Паршивец сжимается на своем насесте, скрючивается, прячет лицо в ладонях и всхлипывает. Старик продолжает хладнокровно курить. В нем что-то изменилось, отразилось от яви, где все встало не так, где метастазы сомнения расплывались по самым обычным и скучным вещам, и темные щупальца теперь трогали его кожу, подправляя воображаемую маску.
- Я не хочу, не хочу... - бормочет паршивец и раскачивается, как будто ему ведомо горе, по-настоящему человеческий вкус утраты.
- Такое когда-то должно было случиться, - говорит старик. Не утешает, не отвлекает, а просто равнодушно объясняет. - Такое могло случиться и вот оно произошло. Мы слишком неосторожно играли роль провожатых... Ха, мы думали, что все нужные карты у нас на руках, но ошиблись.
- Я не хочу исчезать! - кричит паршивец и выбрасывает вперед руку с напряженным указательным пальцем. - Это все он! Он виноват! Мы слишком много ему позволяли! Мы никогда не долбили ему решетку!
- Только без истерики, - поморщился старик. Он подошел к окну и посмотрел сквозь жалюзи в темноту. - Внезапно они останавливаются, смотрят по сторонам в диком беспокойстве слезящимися глазами...
- Прекрати... Давай вызовем полицию?
Старик оборачивается и пристально разглядывает бледного с просинью, потрепанного, исхудавшего паршивца.
- И что ты ей скажешь? У меня спонтанное пробуждение? Я наконец-то проснулся? Избавился от клиппот? И теперь хочу обратно?
- Да...
- Они тебе устроят тур обратно - на мозголомах или рассоле... Ты знаешь, что раньше сумасшедших пытались лечить ударами палки по голове? Говорят, помогало.
Мальчишка обвисает нелепой куклой, страшной в своей просвечивающей сделанности, искусственности, сочетающей совсем человеческое отчаяние в дрожащих губах и слишком живых глазах. Зрачки вытеснили всю радужку и уже никак не реагировали на приближающийся лай и вой, в которых не было звериной ипостаси, лишь тонкая пленка от лязга зубов и цоканья страшных когтей, и сквозь эту мембрану пробивался крик голодного ребенка, не тот требующий рев, который подразумевает близкое присутствие матери, который настойчив и нетерпелив, а скорее - отчаяние оставленного в лесу младенца, несправедливо и жутко осознавшего собственное одиночество в холодном и пустом мире.

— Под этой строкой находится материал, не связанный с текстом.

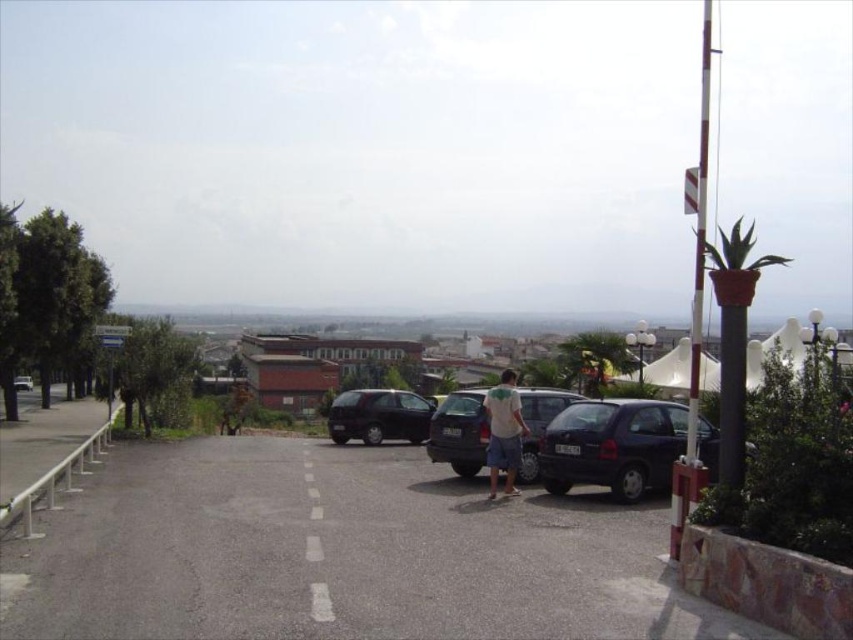
You are a delivery driver who needs to park your truck between the dark gray matte van at center and the matte black van at left. Considering their widths, which van should you position your truck closer to?

The dark gray matte van at center is thinner than the matte black van at left, so positioning your truck closer to the dark gray matte van at center would provide more space for maneuvering.

You are a delivery driver who needs to park your vehicle between the dark gray matte van at center and the matte black van at left. Based on the scene description, can you fit your vehicle there?

The dark gray matte van at center is to the right of the matte black van at left. Since the distance between them is not specified, it is uncertain if there is enough space for your vehicle.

Их отделяет бездна, но почему-то кажется, что стоит неосторожно протянуть руку, ощупать пальцами мрак и на них тотчас сомкнется скользкая челюсть, вцепится желтыми, кривыми зубами, упрется кровавыми точками зрачков, притягивая человеческий взгляд, впитывая его ужас, материализуясь только для того, чтобы утянуть случайную жертву в собственный мир звериного безумия...
Они заполняют пространство, топчутся и толкутся, ожидая единственного знака, намека, тайного знамения, которое может оказаться самым невинным жестом, простой мыслью или желанием, запахом страха или человеческим воем в ответ на хищную тоску, пожирающую сердце. Добро, зло, демоны и духи нашептывают оцепенение, услужливо придерживая за руки и отбирая дыхание сладкими поцелуями. Выбора нет. В свободе умереть никогда нет выбора. Личная агония или безнадежный бег по пустынным улицам, где любое перемещение может открыть дверь в сопредельное сумасшествие, выпуская кое-что более жуткое и отвратное, чем какие-то псы.